Arts

New Hazlett Theater uses community to invest in art with CSA program

By February 19, 2019 No Comments

“Redemption Sons” from the 2016 New Hazlett CSA (Photo: Renee Rosensteel)

The New Hazlett Theater found an unlikely muse for its Community Supported Art (CSA) program: farming.

“What inspired it is the agricultural CSA, which stands for Community Supported Agriculture,” René Conrad, executive director of the New Hazlett Theater, says.

In an agricultural CSA, a farm or a group of farms asks people to buy a small share of land. In return for buying this share, the farm provides the person with a box of vegetables or other farm goods. The practice is a form of civic agriculture that aims to strengthen a sense of community through local markets, where the producer and consumer share the risks of farming.

“You know that you kind of invested in having it grown and that you believe that it’s great quality because of your relationship with the farmer,” Conrad says.

Now in its sixth season, the New Hazlett’s CSA program encourages patrons to buy one $100 share to support five works created by new and emerging artists, who specialize in different media, from dance to music and plays to experimental animation.

The New Hazlett’s program is inspired by a similar one by Springboard for the Arts, an arts-driven economic community development organization in Minnesota. Also called Community Supported Art, their CSA program uses visual art. Nine selected artists receive a commission to create 50 “shares.” Interested collectors purchase a share from Springboard for the Arts and receive boxes or portfolios of locally produced artwork at intervals during the season in return.

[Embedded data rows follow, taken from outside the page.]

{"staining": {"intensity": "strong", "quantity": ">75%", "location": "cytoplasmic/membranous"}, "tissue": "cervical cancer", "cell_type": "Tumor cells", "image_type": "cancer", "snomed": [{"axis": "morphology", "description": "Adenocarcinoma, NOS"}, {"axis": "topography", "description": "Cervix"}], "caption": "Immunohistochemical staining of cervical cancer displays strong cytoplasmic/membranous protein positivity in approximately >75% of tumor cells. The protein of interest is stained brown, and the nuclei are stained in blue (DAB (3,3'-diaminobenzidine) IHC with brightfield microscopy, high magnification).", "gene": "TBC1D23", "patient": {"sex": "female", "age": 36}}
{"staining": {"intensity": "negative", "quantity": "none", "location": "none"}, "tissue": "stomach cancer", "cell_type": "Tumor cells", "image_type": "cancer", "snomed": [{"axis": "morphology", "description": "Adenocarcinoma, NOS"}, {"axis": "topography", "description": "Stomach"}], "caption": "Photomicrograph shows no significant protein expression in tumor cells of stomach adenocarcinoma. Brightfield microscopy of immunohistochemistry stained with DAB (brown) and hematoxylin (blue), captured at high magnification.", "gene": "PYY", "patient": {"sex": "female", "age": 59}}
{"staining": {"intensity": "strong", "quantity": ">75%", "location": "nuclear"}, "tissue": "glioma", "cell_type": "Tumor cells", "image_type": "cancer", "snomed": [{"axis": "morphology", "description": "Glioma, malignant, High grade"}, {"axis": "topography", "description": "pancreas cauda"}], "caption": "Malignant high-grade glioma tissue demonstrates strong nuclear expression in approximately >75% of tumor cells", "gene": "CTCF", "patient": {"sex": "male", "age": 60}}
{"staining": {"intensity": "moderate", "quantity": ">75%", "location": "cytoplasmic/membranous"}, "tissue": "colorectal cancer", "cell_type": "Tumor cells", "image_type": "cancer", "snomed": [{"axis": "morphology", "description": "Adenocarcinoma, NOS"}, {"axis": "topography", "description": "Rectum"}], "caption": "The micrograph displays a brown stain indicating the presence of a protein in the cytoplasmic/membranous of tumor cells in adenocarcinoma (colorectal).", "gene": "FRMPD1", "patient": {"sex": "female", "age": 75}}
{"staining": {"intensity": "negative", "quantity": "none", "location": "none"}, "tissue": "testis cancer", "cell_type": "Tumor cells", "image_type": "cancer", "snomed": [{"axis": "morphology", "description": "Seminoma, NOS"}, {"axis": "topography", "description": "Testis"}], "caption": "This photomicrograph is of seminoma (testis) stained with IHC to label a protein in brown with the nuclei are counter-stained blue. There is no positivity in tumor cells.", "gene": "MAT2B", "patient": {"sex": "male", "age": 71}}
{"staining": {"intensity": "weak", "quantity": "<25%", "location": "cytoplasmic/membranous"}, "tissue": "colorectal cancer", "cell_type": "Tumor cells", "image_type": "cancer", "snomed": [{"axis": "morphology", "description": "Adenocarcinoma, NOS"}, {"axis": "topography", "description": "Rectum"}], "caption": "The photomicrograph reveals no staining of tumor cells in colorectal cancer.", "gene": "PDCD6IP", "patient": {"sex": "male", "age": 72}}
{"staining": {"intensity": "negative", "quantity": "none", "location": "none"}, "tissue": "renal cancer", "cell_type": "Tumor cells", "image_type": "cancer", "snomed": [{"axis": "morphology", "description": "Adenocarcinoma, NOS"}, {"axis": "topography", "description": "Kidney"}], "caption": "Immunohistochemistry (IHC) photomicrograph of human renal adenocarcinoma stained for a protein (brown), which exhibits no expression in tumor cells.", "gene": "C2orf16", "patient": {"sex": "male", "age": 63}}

Conrad and Bill Rodgers, programming director at the New Hazlett, downloaded Springboard for the Arts’ toolkit for their CSA program and modified it for the performing arts, giving those who buy a “share” new works of performance art instead of boxes of paintings.

Those interested in the CSA program first submit an application for proposals, which are due in January. However, applicants have until Dec. 15 to receive feedback on their proposals. An anonymous panel chooses finalists, who are interviewed. From there, five works are chosen to be performed in the next season, beginning in October.

The CSA program participants receive a $3,500 stipend, the opportunity to work with two theater technicians, access to the New Hazlett’s rehearsal space, professional documentation of the performance via still photography and raw video footage. The New Hazlett Theater also helps CSA program participants with fiscal sponsorship to secure additional funding through grants.  

Additionally, the New Hazlett’s CSA program has a separate track for emerging designers, who team up with the performance artists to help bring their works from concept to stage.

Rodgers says that, with the platform and  the New Hazlett’s CSA program acts as an incubator and accelerator for new and emerging artists.

“They have this whole kit that they can afterwards continue to apply to bigger and better things,” he says.

The New Hazlett’s CSA program has changed since its inception in 2013. In the past, the New Hazlett sponsored six CSA shows. Now, the theater sponsors five, but has added another evening performance to ensure patrons have a better chance of viewing the new works.  

Additionally, the New Hazlett has received funding from the National Endowment for the Arts for the CSA program, and has incorporated a CSA EDU Student Sponsorship Program that invites local high school students to experience performing art at their own Friday student matinee for each work.

Murphi Cook and Zach Dorn of Miniature Curiosa performed their work, “Birds of America,” in the first season of the New Hazlett’s CSA program in 2013. According to the pair, having access to a larger audience lead to future professional achievements: someone saw “Birds of America” and nominated Dorn to be an inaugural Julie Taymor World Theater fellow, where he spent a year in Japan in 2016. He is currently pursuing an MFA at the California Institute of the Arts. Cook wrote “Birds of America” while pursuing her MFA at Carnegie Mellon University and is currently working on a new play funded by a Pittsburgh Foundation creative development grant, which will premiere in April.

Since performing “Birds of America,” Miniature Curiosa has performed other works, like “The Clown Was Stung by Wasps” at the San Antonio’s 2017 Luminaria festival in San Antonio, Texas. Dorn and Cook say that the program allowed them to perfect a form while pushing themselves creatively.

“The New Hazlett sort of gave us a place to form a structure on how we interact with actors and how we build puppets and how we produce new work, and we could then apply that structure to other shows,” Dorn says.

“It gave us evidence that we could actually do things and it also made us think about pushing our work further and thinking beyond the bowling alley, the only thing we’ve thought about before,” Cook says.

Ben Barson, of Afro Yaqui Music Collective, performed in this season’s CSA program with “Migrant Liberation Movement Suite,” a multicultural jazz performance that connects climate change to mass migration. Along with the connections made during the program, Barson says the CSA program has allowed “Migrant Liberation Movement Suite” to live outside of the New Hazlett: Afro Yaqui Music Collective recorded its October performance and turned it into a jazz album.

“It’s much more than just a performance,” he says.

Although the number of people who sign up for a share varies from year to year, according to Conrad, the support is unwavering.

“It’s great that we have a town that really appreciates performing arts and that they come to see it,” Conrad says.